Alle pecore che lo riconoscono e lo seguono, Gesù aggiunge una promessa di protezione eterna: “non andranno perdute in eterno e nessuno le strapperà dalla mia mano”. Ogni persona che si trova a vivere le avversità della vita afferrata e conquistata da Cristo Gesù (Fil 3,12), non corre il pericolo di perdersi nelle tenebre, perché forte è su di lei la mano del Signore. C’è sullo sfondo un chiaro invito a “rimanere” nell’amore (Gv 15,9) e nella Parola (Gv 8,13): se usciamo da questa relazione, entriamo in dinamiche di egoismo che ci allontanano dalla sequela del Signore.
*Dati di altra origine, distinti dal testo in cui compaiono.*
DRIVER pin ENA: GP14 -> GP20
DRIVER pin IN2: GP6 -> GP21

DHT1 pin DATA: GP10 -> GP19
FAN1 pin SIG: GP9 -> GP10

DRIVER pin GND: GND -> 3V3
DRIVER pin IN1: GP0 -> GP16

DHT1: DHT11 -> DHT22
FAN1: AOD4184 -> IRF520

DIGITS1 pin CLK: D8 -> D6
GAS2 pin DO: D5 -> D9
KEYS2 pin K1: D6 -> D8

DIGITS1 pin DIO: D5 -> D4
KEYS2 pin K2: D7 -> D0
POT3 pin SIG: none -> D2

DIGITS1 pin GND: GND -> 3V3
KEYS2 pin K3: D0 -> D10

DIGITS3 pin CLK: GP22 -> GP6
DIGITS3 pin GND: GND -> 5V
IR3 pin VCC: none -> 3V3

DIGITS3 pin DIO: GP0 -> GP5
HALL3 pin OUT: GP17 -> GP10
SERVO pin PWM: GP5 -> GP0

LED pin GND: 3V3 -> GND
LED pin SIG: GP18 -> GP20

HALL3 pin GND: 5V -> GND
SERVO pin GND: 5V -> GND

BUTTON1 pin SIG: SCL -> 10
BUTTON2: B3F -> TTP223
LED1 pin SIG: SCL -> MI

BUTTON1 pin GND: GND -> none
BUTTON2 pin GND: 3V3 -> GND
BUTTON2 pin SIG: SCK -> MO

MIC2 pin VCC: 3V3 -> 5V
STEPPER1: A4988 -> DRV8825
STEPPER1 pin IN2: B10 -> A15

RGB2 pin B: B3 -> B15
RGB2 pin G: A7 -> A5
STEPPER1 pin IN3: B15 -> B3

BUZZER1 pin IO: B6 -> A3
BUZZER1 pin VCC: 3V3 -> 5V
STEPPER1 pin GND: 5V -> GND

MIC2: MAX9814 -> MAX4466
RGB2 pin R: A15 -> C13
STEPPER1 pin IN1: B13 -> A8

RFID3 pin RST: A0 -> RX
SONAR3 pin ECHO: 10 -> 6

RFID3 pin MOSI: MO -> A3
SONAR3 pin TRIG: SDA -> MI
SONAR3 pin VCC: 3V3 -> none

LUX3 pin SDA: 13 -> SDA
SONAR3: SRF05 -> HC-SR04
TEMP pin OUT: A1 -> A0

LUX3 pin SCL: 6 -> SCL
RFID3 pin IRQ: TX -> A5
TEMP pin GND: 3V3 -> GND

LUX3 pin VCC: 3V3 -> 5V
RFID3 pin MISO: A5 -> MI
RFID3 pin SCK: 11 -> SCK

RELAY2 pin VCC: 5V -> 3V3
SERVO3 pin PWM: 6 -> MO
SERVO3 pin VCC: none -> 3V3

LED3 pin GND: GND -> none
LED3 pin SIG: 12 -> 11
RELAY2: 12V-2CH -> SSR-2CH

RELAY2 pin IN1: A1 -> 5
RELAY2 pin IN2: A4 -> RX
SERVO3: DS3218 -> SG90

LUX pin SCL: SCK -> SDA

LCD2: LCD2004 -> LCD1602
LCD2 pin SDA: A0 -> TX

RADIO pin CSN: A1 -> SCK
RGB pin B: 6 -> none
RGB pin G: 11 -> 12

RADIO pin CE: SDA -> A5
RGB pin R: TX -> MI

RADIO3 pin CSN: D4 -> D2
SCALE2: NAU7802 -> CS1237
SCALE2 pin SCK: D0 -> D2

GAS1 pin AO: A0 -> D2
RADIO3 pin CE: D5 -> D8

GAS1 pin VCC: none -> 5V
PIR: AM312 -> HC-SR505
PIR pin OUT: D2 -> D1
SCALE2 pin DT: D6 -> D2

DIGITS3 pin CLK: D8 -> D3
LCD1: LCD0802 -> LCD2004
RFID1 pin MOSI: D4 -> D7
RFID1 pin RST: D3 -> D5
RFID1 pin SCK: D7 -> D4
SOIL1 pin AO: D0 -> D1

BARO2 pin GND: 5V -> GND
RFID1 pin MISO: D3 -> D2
Rimanere nella mano di Gesù, significa rimanere nella mano di Dio. Una mano che difende e dà sicurezza: “ti ho nascosto sotto l’ombra della mia mano” (Is 51,16); che sa modellare con sapienza e pazienza: “ora, se si guastava il vaso che stava modellando, come capita con la creta in mano al vasaio, egli riprovava di nuovo e ne faceva un altro, come ai suoi occhi pareva giusto” (Ger 18,4); e che dà valore ad ogni creatura: “sulle palme delle mie mani ti ho disegnato” (Is 49,16). Dunque, credere e affidarsi a Gesù significa essere accolte/i da questa mano forte e amorevole, che accompagna i nostri passi terreni su vie di eternità.

 

Per riflettere

Nella Pasqua, il pastore si è fatto agnello per la salvezza di tutte/i, “ma l’Agnello sarà il pastore che li conduce davanti al trono di Dio” [Perroni, Senza indugio, 95]. Riconosco in Gesù il “mio pastore” (Sal 22) che mi tiene tra le sue mani? Pastore che si è fatto Agnello immolato sulla croce per la mia e nostra salvezza? Quale conversione mi chiede questo brano evangelico nell’anno giubilare?

 

  1. Elisa Panato, Il Messaggio del Cuore di Gesù, 5 (2025).